Job item >>
What is needed is an exact transcription of every record.

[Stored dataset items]
* * * * * * * * *
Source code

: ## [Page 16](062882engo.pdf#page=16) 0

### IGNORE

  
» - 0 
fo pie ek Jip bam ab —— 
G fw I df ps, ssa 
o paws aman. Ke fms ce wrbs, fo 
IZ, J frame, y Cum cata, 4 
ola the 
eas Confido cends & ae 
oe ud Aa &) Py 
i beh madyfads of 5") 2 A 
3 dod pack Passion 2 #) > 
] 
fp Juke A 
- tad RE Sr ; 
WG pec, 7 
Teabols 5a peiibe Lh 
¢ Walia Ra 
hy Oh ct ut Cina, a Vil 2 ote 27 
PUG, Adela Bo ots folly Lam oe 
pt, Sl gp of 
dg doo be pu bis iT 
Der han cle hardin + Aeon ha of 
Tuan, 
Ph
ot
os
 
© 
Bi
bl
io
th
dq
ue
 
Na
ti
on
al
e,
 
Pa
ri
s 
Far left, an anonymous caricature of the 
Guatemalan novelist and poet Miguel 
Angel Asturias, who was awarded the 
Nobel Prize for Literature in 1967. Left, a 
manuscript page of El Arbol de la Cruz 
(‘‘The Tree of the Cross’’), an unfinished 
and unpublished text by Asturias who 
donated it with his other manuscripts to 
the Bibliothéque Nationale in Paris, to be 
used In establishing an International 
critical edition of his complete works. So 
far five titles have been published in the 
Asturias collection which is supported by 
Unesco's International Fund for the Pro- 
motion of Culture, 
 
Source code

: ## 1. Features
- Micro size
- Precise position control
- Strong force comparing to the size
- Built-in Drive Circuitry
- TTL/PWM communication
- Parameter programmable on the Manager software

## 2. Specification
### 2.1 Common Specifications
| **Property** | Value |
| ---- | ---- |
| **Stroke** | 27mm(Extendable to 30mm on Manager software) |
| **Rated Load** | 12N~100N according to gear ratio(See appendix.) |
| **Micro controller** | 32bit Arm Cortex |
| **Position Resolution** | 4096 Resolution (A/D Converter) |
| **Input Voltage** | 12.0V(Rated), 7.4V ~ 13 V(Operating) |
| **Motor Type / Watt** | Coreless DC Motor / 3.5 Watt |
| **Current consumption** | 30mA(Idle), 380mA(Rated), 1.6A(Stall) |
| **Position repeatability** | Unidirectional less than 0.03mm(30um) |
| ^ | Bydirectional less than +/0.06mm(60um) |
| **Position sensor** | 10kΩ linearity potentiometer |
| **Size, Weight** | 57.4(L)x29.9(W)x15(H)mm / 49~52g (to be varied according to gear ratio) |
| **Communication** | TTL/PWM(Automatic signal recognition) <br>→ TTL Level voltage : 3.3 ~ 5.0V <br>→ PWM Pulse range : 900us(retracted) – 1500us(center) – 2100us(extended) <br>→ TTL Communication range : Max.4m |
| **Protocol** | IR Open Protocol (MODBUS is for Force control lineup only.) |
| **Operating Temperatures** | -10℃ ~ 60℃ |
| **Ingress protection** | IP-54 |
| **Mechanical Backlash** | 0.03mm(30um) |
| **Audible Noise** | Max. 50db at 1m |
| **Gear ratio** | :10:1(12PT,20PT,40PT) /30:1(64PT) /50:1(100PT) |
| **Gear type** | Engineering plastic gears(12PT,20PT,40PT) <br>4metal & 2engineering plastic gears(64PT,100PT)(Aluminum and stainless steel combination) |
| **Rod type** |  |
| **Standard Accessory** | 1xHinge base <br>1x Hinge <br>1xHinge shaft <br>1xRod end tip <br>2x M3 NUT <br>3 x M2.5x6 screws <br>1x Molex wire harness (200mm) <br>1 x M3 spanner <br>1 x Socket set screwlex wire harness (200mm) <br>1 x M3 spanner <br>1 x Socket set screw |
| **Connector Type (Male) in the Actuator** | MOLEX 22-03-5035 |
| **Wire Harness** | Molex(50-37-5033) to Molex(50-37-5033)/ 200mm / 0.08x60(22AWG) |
* * * * * * * * *
Answer to this task >>
Source code

: ## [Page 16](062882engo.pdf#page=16) 0

### IGNORE

  
» - 0 
fo pie ek Jip bam ab —— 
G fw I df ps, ssa 
o paws aman. Ke fms ce wrbs, fo 
IZ, J frame, y Cum cata, 4 
ola the 
eas Confido cends & ae 
oe ud Aa &) Py 
i beh madyfads of 5") 2 A 
3 dod pack Passion 2 #) > 
] 
fp Juke A 
- tad RE Sr ; 
WG pec, 7 
Teabols 5a peiibe Lh 
¢ Walia Ra 
hy Oh ct ut Cina, a Vil 2 ote 27 
PUG, Adela Bo ots folly Lam oe 
pt, Sl gp of 
dg doo be pu bis iT 
Der han cle hardin + Aeon ha of 
Tuan, 
Ph
ot
os
 
© 
Bi
bl
io
th
dq
ue
 
Na
ti
on
al
e,
 
Pa
ri
s 
Far left, an anonymous caricature of the 
Guatemalan novelist and poet Miguel 
Angel Asturias, who was awarded the 
Nobel Prize for Literature in 1967. Left, a 
manuscript page of El Arbol de la Cruz 
(‘‘The Tree of the Cross’’), an unfinished 
and unpublished text by Asturias who 
donated it with his other manuscripts to 
the Bibliothéque Nationale in Paris, to be 
used In establishing an International 
critical edition of his complete works. So 
far five titles have been published in the 
Asturias collection which is supported by 
Unesco's International Fund for the Pro- 
motion of Culture, 
 
Source code

: ## 1. Features
- Micro size
- Precise position control
- Strong force comparing to the size
- Built-in Drive Circuitry
- TTL/PWM communication
- Parameter programmable on the Manager software

## 2. Specification
### 2.1 Common Specifications
| **Property** | Value |
| ---- | ---- |
| **Stroke** | 27mm(Extendable to 30mm on Manager software) |
| **Rated Load** | 12N~100N according to gear ratio(See appendix.) |
| **Micro controller** | 32bit Arm Cortex |
| **Position Resolution** | 4096 Resolution (A/D Converter) |
| **Input Voltage** | 12.0V(Rated), 7.4V ~ 13 V(Operating) |
| **Motor Type / Watt** | Coreless DC Motor / 3.5 Watt |
| **Current consumption** | 30mA(Idle), 380mA(Rated), 1.6A(Stall) |
| **Position repeatability** | Unidirectional less than 0.03mm(30um) |
| ^ | Bydirectional less than +/0.06mm(60um) |
| **Position sensor** | 10kΩ linearity potentiometer |
| **Size, Weight** | 57.4(L)x29.9(W)x15(H)mm / 49~52g (to be varied according to gear ratio) |
| **Communication** | TTL/PWM(Automatic signal recognition) <br>→ TTL Level voltage : 3.3 ~ 5.0V <br>→ PWM Pulse range : 900us(retracted) – 1500us(center) – 2100us(extended) <br>→ TTL Communication range : Max.4m |
| **Protocol** | IR Open Protocol (MODBUS is for Force control lineup only.) |
| **Operating Temperatures** | -10℃ ~ 60℃ |
| **Ingress protection** | IP-54 |
| **Mechanical Backlash** | 0.03mm(30um) |
| **Audible Noise** | Max. 50db at 1m |
| **Gear ratio** | :10:1(12PT,20PT,40PT) /30:1(64PT) /50:1(100PT) |
| **Gear type** | Engineering plastic gears(12PT,20PT,40PT) <br>4metal & 2engineering plastic gears(64PT,100PT)(Aluminum and stainless steel combination) |
| **Rod type** |  |
| **Standard Accessory** | 1xHinge base <br>1x Hinge <br>1xHinge shaft <br>1xRod end tip <br>2x M3 NUT <br>3 x M2.5x6 screws <br>1x Molex wire harness (200mm) <br>1 x M3 spanner <br>1 x Socket set screwlex wire harness (200mm) <br>1 x M3 spanner <br>1 x Socket set screw |
| **Connector Type (Male) in the Actuator** | MOLEX 22-03-5035 |
| **Wire Harness** | Molex(50-37-5033) to Molex(50-37-5033)/ 200mm / 0.08x60(22AWG) |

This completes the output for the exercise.